For the past three years he has been taught by Mr Upton, but has now been told that he will be punished if he continues to call ‘Miss Meadows’ ‘Mr Upton’ after the Christmas holidays. ‘My middle boy thinks that he might wake up with a girl’s brain because he was told that Mr Upton, as he got older, got a girl’s brains.’
The school shouldn’t be allowed to elevate its ‘commitment to diversity and equality’ above its duty of care to its pupils and their parents.
It should be protecting pupils from some of the more, er, challenging realities of adult life, not forcing them down their throats.
These are primary school children, for heaven’s sake. Most them still believe in Father Christmas. Let them enjoy their childhood. They will lose their innocence soon enough.
The head teacher denies that pupils will be punished for referring to the teacher as Mr Upton but added ominously that they would be ‘expected to behave properly around her.’ Nathan Upton is entitled to his gender reassignment surgery, but he isn’t entitled to project his personal problems on to impressionable young children.
By insisting on returning to St Mary Magdalen’s, he is putting his own selfish needs ahead of the well-being of the children he has taught for the past few years.
It would have been easy for him to disappear quietly at Christmas, have the operation and then return to work as ‘Miss Meadows’ at another school on the other side of town in September. No-one would have been any the wiser.
But if he cares so little for the sensibilities of the children he is paid to teach, he’s not only trapped in the wrong body, he’s in the wrong job.
 
In a way I find this kind of personal attack even worse than would have been an attack on the concept of gender reassignment itself. The corner at the teacher’s inquest referred to media character assassination. And to me that is exactly how it reads.
I find it difficult to understand how anyone can say “I have every sympathy for the 400 or so people a year who opt for ‘gender reassignment’ surgery” and then proceed to write an article that demonstrates an almost complete absence of sympathy.
I’m not going to write a line by line critique of Richard Littlejohn’s article.
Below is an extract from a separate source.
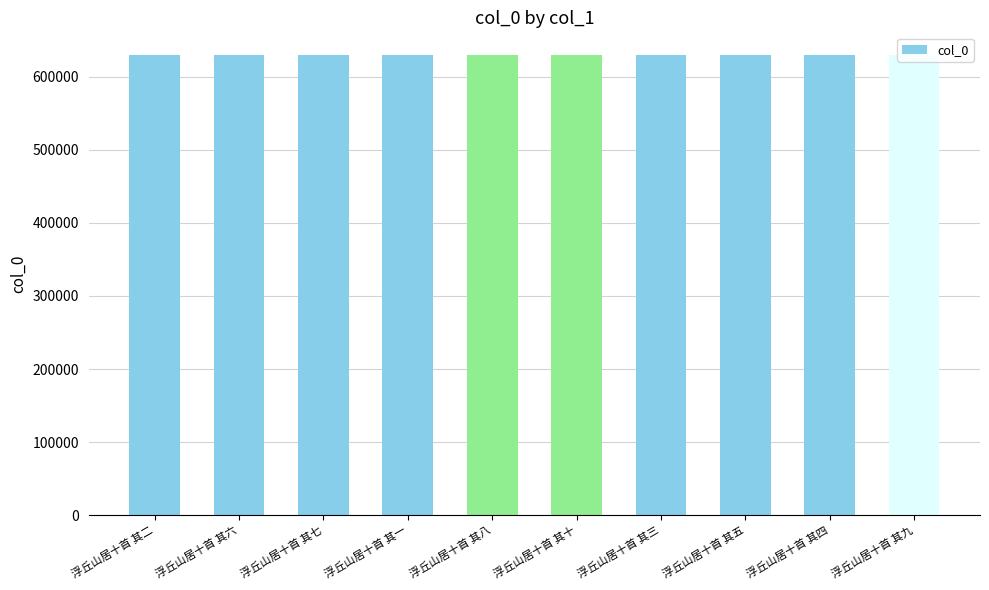

Count the number of data series in this chart.

1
It’s tone, as well as its content, is sufficiently self-defeating.
But I will express my sadness that national and local newspapers, and journalists stoop so low as to write and publish this kind of stuff.
The coroner at the teacher’s inquest said:
"I will be writing to the government to consider now implementing in full the recommendations of the Leveson Report in order to seek to ensure that other people in the same position as Lucy Meadows are not faced with the same ill-informed bigotry as seems to be displayed in the case of Lucy."
Addressing the media at the conclusion of the inquest he said: "And to you, the press, I say shame - shame on all of you."

Maybe Richard Littlejohn’s article wasn’t the direct cause of Lucy’s death. But I find it impossible to believe that it wasn’t a serious contributing factor. And I agree with the coroner, that is a shameful thing. To both the author and to the publishers.